_Task description_
What is needed is an exact transcription of the line containing "que respalden su plan migratorio" and every line after it through the end of the entries below, with no pictures.

START Provided data

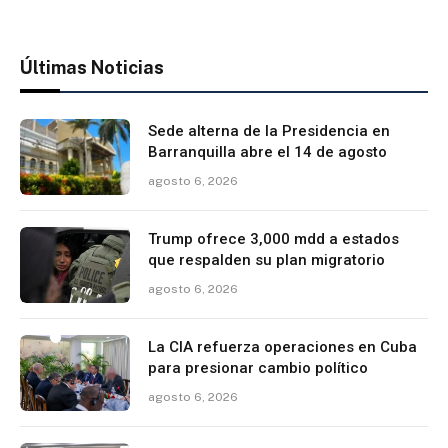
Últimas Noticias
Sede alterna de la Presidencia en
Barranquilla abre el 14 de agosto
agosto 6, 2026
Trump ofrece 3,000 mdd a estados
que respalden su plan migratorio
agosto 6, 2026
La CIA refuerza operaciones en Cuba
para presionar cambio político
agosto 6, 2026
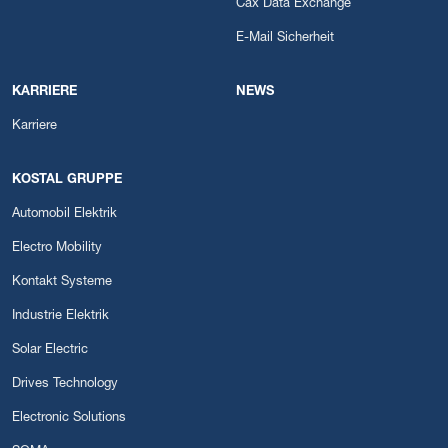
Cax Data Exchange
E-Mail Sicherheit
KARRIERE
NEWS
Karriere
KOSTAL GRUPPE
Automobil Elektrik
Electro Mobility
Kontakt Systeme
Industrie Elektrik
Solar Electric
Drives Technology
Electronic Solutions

END Provided data

_Answer box_
que respalden su plan migratorio
agosto 6, 2026
La CIA refuerza operaciones en Cuba
para presionar cambio político
agosto 6, 2026
Cax Data Exchange
E-Mail Sicherheit
KARRIERE
NEWS
Karriere
KOSTAL GRUPPE
Automobil Elektrik
Electro Mobility
Kontakt Systeme
Industrie Elektrik
Solar Electric
Drives Technology
Electronic Solutions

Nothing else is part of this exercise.